Glowacki placed 105 trades in customer accoun...
According to FINRA, Peter Joseph Glowacki was assessed a deferred fine of $10,000 and suspended from association with any FINRA member firm for two months for exercising unauthorized discretionary authority and using unapproved communication channels.
Glowacki placed 105 trades in customer accounts without first obtaining prior written authorization from the customers and without having the accounts accepted as discretionary by his member firms. Although Glowacki discussed trading with customers generally, he did not speak with them about specific trades on the dates of the transactions.
Discretionary trading authority allows a broker to make trades without obtaining specific customer approval for each transaction. Because of the potential for abuse, FINRA rules require written authorization from customers and acceptance of discretionary accounts by the firm.

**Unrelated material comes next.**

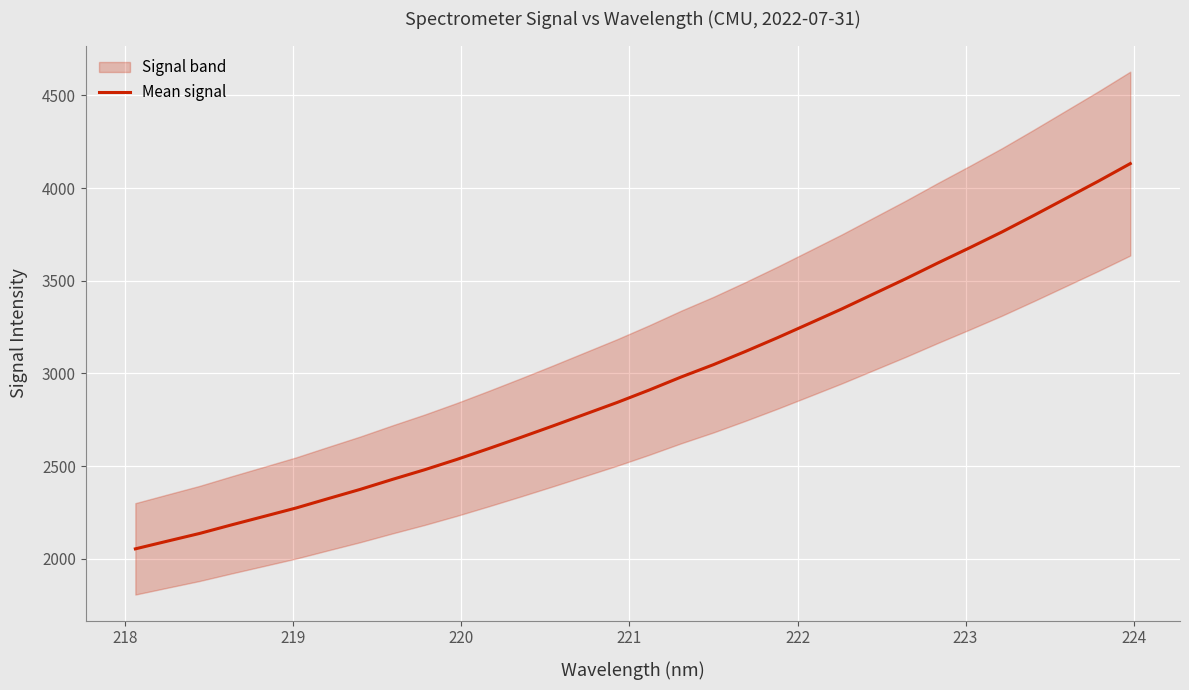

What is the value of the 16th point from the left?

2843.2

Without these safeguards, customers may be subjected to trading they did not specifically approve.
Additionally, Glowacki communicated about securities business via text message from his personal cell phone with firm customers. These communications included confirming executed trades, discussing investment ideas and recommendations, accepting orders, and transferring funds. By not providing these text messages to his firm for review or retention, Glowacki caused the firm to maintain incomplete books and records.
Off-channel communications prevent firms from supervising representatives' interactions with customers and can hide misconduct. The combination of unauthorized discretionary trading and off-channel communications is particularly concerning because it removes multiple layers of customer protection.